The critical period for male genital development starts about 7 weeks after conception and has finished by the end of week 12. A female fetus exposed to androgenic hormones during that time is likely to end up with intersexed or male genitals; a male fetus whose testosterone production isn't up to par during that critical period is likely to end up with intersexed or female genitals. If your hormones are normal during that critical period but then get messed up at some later stage of the pregnancy, there won't be much effect on your genitals or reproductive organs (genetic females could end up with an enlarged clitoris; genetic males, a penis shorter than it otherwise would have been and undescended testicles, or abnormalities associated with testicular descent, such as inguinal hernias). Basically your genitals and physical appearance will be that of your genetic sex though.
However, there's a critical period for sexually dimorphic brain development too, which, in Rhesus monkeys, is the entire second half of the pregnancy. What limited evidence there is seems to point to the same thing applying to humans (although in our case, normally developed male babies continue to produce testosterone for several months after birth, which suggests that some of our sexually dimorphic brain development might take place after birth too).

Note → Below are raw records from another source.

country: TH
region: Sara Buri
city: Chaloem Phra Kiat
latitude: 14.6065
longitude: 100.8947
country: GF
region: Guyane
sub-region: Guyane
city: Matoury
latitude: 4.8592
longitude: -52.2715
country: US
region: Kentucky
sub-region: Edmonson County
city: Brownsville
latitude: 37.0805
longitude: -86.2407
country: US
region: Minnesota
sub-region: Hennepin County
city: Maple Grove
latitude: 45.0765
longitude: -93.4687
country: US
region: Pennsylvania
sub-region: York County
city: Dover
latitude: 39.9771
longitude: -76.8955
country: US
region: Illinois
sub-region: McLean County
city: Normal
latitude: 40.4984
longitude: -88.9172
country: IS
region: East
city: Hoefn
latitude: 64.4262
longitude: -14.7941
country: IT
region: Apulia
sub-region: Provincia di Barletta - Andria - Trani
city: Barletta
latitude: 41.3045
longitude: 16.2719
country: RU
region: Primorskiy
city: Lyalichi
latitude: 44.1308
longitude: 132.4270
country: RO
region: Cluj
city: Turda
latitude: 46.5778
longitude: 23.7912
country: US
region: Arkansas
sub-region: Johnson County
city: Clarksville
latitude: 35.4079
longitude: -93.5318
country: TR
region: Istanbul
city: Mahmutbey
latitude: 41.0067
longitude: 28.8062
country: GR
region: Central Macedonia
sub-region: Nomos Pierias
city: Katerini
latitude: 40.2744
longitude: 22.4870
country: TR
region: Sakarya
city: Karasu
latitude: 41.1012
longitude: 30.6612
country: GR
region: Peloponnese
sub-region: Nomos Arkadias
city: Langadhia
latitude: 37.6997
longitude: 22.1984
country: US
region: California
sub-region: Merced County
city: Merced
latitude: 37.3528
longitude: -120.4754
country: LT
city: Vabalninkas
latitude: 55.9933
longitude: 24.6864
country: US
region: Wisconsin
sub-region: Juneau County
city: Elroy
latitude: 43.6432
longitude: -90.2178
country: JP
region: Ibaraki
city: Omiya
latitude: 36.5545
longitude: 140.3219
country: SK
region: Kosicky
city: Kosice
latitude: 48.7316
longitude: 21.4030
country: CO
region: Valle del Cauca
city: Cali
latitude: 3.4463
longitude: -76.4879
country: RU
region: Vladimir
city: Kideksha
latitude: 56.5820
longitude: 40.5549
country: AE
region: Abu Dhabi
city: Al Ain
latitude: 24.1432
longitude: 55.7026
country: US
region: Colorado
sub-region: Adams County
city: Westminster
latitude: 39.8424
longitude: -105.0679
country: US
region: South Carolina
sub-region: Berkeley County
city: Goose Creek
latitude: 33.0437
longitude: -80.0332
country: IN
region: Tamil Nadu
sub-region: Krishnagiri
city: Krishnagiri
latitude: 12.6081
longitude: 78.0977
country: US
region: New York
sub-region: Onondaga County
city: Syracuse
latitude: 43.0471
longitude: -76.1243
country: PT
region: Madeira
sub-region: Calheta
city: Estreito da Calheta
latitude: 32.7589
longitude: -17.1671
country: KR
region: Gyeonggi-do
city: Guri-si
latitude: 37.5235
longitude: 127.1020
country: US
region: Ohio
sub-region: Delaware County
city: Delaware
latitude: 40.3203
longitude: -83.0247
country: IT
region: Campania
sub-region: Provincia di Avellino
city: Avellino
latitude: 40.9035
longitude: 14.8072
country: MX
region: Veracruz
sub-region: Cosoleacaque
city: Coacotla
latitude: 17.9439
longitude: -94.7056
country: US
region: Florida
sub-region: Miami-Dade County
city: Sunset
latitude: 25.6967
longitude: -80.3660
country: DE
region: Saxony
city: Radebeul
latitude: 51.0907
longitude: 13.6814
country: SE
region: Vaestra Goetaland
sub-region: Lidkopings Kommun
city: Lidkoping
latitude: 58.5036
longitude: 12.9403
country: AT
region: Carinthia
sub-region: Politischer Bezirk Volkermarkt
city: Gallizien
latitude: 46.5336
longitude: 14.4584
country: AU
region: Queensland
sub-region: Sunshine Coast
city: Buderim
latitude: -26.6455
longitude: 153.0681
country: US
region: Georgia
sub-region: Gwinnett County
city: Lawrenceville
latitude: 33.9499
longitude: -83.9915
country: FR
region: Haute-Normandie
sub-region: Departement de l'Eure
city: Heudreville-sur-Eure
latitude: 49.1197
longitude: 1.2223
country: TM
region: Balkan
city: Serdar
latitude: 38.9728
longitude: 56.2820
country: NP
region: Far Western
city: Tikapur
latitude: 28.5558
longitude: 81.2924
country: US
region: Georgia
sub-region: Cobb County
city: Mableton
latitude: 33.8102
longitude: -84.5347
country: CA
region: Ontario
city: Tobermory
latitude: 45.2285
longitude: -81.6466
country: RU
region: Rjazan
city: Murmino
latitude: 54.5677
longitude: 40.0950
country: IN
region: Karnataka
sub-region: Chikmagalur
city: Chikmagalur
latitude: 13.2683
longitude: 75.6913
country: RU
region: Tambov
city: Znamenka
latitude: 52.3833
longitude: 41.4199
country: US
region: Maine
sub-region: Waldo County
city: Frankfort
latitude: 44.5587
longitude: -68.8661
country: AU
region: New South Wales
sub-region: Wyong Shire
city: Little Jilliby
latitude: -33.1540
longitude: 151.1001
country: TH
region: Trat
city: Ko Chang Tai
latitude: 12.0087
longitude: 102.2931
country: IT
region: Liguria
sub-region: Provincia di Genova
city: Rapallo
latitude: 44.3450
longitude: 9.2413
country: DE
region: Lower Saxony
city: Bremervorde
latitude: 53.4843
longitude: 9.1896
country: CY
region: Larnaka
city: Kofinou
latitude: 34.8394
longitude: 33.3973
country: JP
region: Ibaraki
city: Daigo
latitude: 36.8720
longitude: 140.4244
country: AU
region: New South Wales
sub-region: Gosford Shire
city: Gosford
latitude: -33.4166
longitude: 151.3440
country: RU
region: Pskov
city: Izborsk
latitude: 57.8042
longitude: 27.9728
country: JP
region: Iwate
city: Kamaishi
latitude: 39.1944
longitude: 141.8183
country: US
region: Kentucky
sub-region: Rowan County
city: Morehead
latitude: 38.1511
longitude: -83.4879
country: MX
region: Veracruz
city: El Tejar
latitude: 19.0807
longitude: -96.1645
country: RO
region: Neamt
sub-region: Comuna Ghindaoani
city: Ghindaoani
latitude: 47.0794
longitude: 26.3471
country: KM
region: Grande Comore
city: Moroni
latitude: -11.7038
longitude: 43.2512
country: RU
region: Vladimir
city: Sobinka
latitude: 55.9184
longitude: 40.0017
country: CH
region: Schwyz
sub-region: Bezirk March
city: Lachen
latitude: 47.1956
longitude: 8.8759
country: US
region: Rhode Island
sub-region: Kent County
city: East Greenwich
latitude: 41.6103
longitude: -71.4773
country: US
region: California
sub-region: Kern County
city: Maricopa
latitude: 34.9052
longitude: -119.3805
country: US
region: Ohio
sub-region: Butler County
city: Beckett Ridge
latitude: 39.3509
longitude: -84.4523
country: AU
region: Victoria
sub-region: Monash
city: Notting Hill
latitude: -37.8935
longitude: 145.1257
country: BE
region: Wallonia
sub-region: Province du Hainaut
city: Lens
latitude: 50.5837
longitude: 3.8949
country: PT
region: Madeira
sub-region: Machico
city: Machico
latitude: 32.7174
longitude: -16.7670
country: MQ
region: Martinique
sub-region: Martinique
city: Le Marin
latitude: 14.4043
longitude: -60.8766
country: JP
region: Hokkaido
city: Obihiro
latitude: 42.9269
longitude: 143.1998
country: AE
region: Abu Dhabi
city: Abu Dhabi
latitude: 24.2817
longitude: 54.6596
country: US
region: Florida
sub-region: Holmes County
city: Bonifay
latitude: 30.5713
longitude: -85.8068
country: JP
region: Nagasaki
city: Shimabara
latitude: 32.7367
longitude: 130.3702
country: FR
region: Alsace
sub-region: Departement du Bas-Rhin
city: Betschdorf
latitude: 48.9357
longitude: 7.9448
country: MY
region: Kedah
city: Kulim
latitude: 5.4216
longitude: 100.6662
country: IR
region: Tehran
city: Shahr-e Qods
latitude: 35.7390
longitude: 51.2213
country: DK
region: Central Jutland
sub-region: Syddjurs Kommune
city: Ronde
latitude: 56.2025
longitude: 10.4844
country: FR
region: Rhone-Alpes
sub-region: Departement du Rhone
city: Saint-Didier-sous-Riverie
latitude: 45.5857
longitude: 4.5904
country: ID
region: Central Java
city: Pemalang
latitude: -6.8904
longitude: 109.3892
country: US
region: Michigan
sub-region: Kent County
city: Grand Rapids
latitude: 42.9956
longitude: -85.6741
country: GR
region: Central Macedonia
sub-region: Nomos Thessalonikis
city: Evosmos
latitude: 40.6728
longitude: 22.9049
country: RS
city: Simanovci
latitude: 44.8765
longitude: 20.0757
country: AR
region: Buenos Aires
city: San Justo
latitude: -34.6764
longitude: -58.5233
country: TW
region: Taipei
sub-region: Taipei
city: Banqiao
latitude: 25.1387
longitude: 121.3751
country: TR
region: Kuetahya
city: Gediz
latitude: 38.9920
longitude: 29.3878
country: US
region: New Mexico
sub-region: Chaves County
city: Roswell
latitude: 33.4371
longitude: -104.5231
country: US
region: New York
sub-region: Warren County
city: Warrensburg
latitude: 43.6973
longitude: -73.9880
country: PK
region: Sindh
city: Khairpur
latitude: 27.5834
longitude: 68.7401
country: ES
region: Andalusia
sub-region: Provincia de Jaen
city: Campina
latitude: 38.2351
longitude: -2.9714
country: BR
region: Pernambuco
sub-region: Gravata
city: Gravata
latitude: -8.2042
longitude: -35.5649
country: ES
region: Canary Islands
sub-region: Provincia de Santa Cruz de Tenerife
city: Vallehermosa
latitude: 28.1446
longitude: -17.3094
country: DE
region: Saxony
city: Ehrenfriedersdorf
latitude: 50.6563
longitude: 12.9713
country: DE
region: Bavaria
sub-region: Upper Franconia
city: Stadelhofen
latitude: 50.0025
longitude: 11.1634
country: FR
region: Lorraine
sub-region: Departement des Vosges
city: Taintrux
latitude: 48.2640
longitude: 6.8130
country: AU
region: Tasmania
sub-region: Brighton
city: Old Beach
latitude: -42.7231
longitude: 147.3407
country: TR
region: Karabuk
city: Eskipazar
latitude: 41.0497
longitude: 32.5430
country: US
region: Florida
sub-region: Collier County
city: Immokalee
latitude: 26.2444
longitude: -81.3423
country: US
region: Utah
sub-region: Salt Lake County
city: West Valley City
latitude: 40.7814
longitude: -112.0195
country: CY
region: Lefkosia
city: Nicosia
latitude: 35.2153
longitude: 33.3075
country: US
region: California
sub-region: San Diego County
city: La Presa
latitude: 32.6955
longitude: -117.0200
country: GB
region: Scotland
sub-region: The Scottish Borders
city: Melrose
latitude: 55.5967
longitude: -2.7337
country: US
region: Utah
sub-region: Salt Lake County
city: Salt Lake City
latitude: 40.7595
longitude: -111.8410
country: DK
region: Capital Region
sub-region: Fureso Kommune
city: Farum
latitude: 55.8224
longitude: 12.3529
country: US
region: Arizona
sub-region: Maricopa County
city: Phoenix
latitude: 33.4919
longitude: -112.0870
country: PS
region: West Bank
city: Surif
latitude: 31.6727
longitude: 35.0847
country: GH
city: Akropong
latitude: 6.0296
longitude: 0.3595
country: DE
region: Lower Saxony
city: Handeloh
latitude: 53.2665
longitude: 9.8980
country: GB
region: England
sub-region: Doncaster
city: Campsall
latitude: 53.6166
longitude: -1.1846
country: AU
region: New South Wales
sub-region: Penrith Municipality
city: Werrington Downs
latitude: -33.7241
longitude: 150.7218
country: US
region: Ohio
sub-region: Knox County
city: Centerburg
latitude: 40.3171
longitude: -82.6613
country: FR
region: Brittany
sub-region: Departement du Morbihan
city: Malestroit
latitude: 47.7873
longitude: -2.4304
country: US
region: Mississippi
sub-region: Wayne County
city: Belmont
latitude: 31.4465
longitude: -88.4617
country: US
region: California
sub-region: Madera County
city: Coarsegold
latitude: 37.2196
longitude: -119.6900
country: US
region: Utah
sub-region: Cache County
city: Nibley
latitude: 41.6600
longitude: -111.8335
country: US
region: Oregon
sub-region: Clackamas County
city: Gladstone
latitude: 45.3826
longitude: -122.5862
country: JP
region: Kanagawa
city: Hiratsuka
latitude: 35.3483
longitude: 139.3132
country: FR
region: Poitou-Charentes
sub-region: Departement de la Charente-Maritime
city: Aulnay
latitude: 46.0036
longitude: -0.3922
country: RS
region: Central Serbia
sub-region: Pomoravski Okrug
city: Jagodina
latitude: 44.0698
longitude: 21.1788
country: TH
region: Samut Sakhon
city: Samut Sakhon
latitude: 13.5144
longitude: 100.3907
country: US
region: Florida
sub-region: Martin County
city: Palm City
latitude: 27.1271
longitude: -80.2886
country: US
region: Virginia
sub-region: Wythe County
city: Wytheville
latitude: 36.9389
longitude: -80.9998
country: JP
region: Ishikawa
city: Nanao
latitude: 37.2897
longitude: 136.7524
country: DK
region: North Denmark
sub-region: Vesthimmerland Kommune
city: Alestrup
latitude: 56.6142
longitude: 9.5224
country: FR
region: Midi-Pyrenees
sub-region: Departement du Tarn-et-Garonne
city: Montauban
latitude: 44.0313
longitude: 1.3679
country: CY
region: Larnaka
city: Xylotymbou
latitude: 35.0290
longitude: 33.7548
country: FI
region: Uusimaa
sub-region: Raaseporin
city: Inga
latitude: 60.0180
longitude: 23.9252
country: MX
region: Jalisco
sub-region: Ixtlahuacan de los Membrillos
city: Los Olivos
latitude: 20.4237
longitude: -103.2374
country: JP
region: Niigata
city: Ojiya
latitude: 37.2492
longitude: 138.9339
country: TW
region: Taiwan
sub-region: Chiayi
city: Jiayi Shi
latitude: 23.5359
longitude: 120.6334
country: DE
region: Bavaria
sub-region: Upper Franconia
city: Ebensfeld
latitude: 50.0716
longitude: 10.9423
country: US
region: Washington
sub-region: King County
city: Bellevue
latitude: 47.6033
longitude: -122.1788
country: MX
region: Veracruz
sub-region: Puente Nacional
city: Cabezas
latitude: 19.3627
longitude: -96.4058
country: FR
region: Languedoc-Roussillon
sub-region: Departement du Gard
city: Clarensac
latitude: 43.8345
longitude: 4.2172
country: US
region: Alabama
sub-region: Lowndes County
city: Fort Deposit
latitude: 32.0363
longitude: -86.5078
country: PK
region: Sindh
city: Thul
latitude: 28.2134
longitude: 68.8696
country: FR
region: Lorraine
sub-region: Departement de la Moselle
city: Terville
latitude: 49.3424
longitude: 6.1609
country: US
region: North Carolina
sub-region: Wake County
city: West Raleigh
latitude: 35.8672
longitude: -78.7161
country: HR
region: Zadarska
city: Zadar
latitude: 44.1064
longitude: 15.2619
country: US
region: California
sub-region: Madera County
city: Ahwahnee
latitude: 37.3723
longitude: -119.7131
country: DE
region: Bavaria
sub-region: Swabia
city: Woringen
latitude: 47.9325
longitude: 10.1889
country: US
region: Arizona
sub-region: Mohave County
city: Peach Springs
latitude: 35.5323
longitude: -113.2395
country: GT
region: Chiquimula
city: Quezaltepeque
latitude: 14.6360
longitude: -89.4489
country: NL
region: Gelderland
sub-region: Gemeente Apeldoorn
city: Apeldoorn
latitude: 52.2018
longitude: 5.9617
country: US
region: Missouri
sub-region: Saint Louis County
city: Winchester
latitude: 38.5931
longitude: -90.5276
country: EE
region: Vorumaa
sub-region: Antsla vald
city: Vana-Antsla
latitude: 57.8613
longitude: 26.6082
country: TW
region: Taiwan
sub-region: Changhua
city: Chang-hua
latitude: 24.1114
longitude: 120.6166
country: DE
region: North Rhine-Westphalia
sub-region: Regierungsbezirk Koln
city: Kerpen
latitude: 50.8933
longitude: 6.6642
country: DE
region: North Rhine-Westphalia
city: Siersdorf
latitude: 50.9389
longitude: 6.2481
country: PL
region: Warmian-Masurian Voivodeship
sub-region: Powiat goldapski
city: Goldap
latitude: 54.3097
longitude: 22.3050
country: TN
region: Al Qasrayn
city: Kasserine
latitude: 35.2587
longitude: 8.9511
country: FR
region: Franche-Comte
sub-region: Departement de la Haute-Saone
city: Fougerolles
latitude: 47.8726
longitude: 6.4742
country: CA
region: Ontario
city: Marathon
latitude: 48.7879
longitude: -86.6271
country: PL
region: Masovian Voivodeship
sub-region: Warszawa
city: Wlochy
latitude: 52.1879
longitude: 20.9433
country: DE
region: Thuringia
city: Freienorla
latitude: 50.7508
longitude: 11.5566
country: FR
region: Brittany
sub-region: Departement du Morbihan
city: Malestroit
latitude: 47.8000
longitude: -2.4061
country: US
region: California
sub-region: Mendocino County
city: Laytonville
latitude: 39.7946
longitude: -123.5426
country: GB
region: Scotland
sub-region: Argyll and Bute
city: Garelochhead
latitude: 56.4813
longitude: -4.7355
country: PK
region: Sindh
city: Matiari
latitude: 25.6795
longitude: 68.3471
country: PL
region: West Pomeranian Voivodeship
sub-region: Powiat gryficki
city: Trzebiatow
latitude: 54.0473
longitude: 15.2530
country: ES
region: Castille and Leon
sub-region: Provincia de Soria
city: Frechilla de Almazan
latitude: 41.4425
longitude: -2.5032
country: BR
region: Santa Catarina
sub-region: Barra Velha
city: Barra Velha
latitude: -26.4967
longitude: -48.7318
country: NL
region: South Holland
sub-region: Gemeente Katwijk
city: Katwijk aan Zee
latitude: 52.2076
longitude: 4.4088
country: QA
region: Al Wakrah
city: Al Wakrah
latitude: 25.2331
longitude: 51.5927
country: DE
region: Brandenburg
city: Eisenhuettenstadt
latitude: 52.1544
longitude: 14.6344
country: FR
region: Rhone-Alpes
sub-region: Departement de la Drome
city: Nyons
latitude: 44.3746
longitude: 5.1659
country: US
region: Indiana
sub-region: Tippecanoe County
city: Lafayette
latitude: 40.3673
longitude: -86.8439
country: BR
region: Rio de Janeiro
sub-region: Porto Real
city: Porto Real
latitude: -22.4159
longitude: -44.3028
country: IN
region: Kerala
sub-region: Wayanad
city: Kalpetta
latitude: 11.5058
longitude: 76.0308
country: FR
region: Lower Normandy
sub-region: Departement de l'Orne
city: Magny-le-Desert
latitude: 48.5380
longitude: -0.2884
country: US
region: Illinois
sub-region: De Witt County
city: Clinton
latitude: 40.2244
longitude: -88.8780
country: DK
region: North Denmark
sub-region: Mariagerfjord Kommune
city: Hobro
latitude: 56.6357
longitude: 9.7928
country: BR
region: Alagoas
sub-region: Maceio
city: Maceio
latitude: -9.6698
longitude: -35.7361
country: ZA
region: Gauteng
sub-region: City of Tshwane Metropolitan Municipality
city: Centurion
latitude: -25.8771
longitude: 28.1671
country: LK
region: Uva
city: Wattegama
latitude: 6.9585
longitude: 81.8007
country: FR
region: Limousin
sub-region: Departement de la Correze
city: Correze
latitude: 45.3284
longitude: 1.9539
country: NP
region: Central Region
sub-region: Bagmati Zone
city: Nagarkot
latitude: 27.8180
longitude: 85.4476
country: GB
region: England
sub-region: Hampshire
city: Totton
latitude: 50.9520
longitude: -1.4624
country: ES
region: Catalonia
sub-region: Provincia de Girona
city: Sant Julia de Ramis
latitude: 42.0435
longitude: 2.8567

Even if some things associated with having a male brain develop after birth, whatever it is that drives gender identity later in life seems to already be in place by the time you're born, since in the David Reimer case and in the male cloacal exstropy patients who were reassigned to female, they were castrated shortly after birth as part of the reassignment surgery, but nonetheless retained a male gender identity.
So, we know that both your physical sex and your "brain sex" depend on what hormones were present during your prenatal development, not on whether you have a Y chromosome or not. The details of what goes on (particularly as far as brain development is concerned) aren't at all well understood though.
Quote from: Edge on November 17, 2014, 08:35:41 AM
Maybe yours is, but mine is from the internal cues of what my body is supposed to look like being completely at odds with the external reality of what my body does look like. For me, it's mostly physical, not social.
Again, not meaning to argue. Just pointing out that dysphoria is different for different people.
Understood! :) And I wasn't clear as to my meaning. For me, my brain has screamed "female" all my life and my body went another direction. Because of my body going that direction, everyone treated me as male when internally I was not. And I too had severe body dysphoria, to the point of nearly mutilating my genitals as a teenager. The only reason the body dysphoria is under control now is that intellectually I know that I need that material for GCS later, and that I am actively moving towards GCS eventually, even if it is slower than I would prefer.
But also, as you note, how these factors manifest from person to person varies greatly.
Zinnia Jones, a well known trans blogger and activist, even wrote about how gender dysphoria can manifest in non-obvious ways.